The problem with shooting for the blue-chippers is that often they take all their official visits, and wait until the very last minute to decide. (Good gravy, these days you've got kids who are calling press conferences, announcing on statewide TV, putting on two or three different hats, and all kinds of ridiculous stunts.)
Consequently, the schools that are bold enough to go after such stars-in-the-making must play along with these recruits' games, at least to some extent. In the high-stakes loftier tiers of recruiting, as in life, sometimes you win-- and sometimes you end up holding an empty bag.
Take Florida State, for instance. Bobby Bowden went into signing day with only 14 commitments-- eight less than Vanderbilt-- but with outstanding offers to 15 others (including Fluellen). Imagine the dilemma if all of them committed! Turns out only six of them did, but one of them was Ernie Sims, the nation's top-rated prospect. The finish was enough to give the Seminoles their customary Top Ten ranking.
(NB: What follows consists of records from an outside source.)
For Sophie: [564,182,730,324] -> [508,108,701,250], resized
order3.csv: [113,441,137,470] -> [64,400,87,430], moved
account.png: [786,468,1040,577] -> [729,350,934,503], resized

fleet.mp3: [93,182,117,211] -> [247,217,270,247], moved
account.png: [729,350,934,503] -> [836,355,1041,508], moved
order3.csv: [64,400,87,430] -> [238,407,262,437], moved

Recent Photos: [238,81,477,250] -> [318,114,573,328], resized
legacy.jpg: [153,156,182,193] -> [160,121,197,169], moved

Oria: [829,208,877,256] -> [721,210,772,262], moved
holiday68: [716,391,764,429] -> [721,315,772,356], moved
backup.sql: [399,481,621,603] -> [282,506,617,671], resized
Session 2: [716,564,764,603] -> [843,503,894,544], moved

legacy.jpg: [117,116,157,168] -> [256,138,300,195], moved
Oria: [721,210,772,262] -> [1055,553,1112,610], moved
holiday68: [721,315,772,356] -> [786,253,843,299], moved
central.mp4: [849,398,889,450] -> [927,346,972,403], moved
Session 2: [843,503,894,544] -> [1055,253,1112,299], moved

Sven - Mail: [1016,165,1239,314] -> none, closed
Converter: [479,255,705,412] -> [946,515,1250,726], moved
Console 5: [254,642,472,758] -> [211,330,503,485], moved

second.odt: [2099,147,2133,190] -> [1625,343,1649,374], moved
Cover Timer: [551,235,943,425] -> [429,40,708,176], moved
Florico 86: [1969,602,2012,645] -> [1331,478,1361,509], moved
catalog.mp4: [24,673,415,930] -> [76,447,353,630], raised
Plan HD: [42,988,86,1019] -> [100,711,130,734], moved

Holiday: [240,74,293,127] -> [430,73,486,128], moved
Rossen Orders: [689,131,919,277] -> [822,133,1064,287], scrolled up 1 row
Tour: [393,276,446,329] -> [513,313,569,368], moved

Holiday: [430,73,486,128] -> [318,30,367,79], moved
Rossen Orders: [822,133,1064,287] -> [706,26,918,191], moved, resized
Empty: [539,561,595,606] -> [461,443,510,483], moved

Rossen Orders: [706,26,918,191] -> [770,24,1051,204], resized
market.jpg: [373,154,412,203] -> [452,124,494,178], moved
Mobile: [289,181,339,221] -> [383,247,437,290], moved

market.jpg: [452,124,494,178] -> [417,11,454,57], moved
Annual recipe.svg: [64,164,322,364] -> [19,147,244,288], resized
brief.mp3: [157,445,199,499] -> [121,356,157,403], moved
In Knoxville it was pretty much the same-- the Vols entered signing day waiting on ten or so, landed five of them, and wound up with five Parade All-Americans. (Vol fans hadn't been that delirious since Shania Twain's first music video.) Bigtime recruits waited until the last day to make their decisions. Talk about stress-- how nerve-wracking must that be, to go into signing day with ten or more players on the fence? Just having one big name out there this year-- Fluellen-- was enough to light up the VandyMania message boards like a Christmas tree.
You see, Vanderbilt fans are just not at all used to that. Commodore fans are fond of and conditioned to seeing their signing class filled up early, so that signing day is calm and free of surprises. The only problem with that is... that's not the way the game is played at the highest level.
My thesis is that, even though Vanderbilt ultimately lost out late on several big-name players... the fact that Johnson was in the running for a few during the final weeks is a sign that things are changing for the better. Better to shoot for the "stars" (i.e., the ones that accompany the blue-chippers' names on recruiting sites) than to fill one's class in December with lesser-talented players who are jockeying for some scholarship, any scholarship.
True, Johnson was left Wednesday with a couple of unfilled scholarships for the 2003 class. But Johnson's confident determination to pursue the highest caliber of players and stay in the fight with the Florida States to the bitter end ultimately bodes well. It's a sign that Vandy is no longer willing to settle for leftovers. It's a sign that Vandy is going to belly up to the bar with the top bananas of the college football world. Even though Johnson rolled the dice and lost this year, Commodore fans can still rationalize that it's not likely to be that way every year.
"It doesn't do any good to come in second, but I think it does show that our program is attractive to some of the very best high school players," said Johnson.
Put another way: it's better to have "shown the love" to the elites, and lost-- than never to have "shown the love" at all.